1930 yılında hayatının en büyük aşkı Piraye'yle kesişti yolları. Ancak evliliklerinin çoğunda Nazım parmaklıklar ardında, Piraye göğün altında bu sevdayı ve hasreti kalplerinde taşıdı.
1938 yılında orduyu ayaklanmaya kışkırttığı gerekçesiyle 13 yıl Bursa, İstanbul, Ankara cezaevlerinde yattı ve bu dönemde tarihe geçen birçok şiirini yazdı. Mahkumluk günlerinde kalbini, sık sık ziyaretine gelen dayısının kızı Münevver Hanım'a kaptırınca Piraye'nin kalbini geri dönülemez bir şekilde kırarak eşinden ayrıldı. 1950'de serbest bırakılan mavi gözlü dev, bu ülkede özgürce yaşayamayacağını anlayınca Münevver Hanım'la evliliğinden doğan oğlu Mehmet Nazım henüz üç aylıkken Rusya'ya kaçmak zorunda kaldı. 1951'de Bakanlar Kurulu kararı ile vatandaşlıktan çıkarılan Nazım için artık vatanına dönmek bir hayalden ibaretti ve sonu gelmez gurbet günleri kesinleşmişti.

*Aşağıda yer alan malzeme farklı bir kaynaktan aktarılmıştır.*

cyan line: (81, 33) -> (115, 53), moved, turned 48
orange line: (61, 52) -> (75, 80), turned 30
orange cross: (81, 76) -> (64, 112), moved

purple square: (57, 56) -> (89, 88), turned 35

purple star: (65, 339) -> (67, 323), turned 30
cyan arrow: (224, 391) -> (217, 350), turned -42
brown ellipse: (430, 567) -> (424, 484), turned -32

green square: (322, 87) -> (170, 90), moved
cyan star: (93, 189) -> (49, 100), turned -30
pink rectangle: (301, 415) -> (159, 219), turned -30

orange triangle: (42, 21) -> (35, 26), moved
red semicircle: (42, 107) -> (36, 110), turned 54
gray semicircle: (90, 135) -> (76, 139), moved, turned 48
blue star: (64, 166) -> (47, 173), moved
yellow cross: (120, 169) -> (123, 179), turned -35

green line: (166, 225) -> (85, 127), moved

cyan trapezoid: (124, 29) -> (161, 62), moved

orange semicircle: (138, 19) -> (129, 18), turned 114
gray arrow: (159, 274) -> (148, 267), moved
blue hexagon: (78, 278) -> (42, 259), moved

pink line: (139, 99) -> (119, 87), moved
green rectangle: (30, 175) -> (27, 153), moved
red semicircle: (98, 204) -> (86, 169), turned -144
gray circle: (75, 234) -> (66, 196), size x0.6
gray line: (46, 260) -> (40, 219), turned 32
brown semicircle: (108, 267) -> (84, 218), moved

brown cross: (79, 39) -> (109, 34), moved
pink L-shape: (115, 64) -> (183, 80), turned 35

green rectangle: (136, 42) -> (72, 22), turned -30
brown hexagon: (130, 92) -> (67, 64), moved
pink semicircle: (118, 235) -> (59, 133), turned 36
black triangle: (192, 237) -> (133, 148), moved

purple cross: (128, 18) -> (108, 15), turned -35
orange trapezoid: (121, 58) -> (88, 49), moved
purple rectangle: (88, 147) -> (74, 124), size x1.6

Münevver ile bir ayrılık konuşması gerçekleşmediği halde, o mavi gözlü bir devdi ve aşka aşıktı. Moskova'daki kaçak yıllarında kalbinde ilk olarak -hayatına aldığı takdirde hiç şiir yazmadığı tek kadın olan- Doktor Galina'yı, sonra da ömrünün sonuna dek Vera'yı ağırladı.
3 Haziran 1963'te ülkesine hasretle, sönmeye yüz tutmuş komünizm ümidiyle ve ardında nice yitik sevdayla son nefesini veren Nazım Hikmet, adını yıllar boyunca şiirleri ile yaşatmaya devam edecekti.
5 Ocak 2009'a gelindiğinde, ölümünden 46 yıl sonra yine Bakanlar Kurulu kararı ile Nazım Hikmet Ran, Türk vatandaşlığına geri alındı.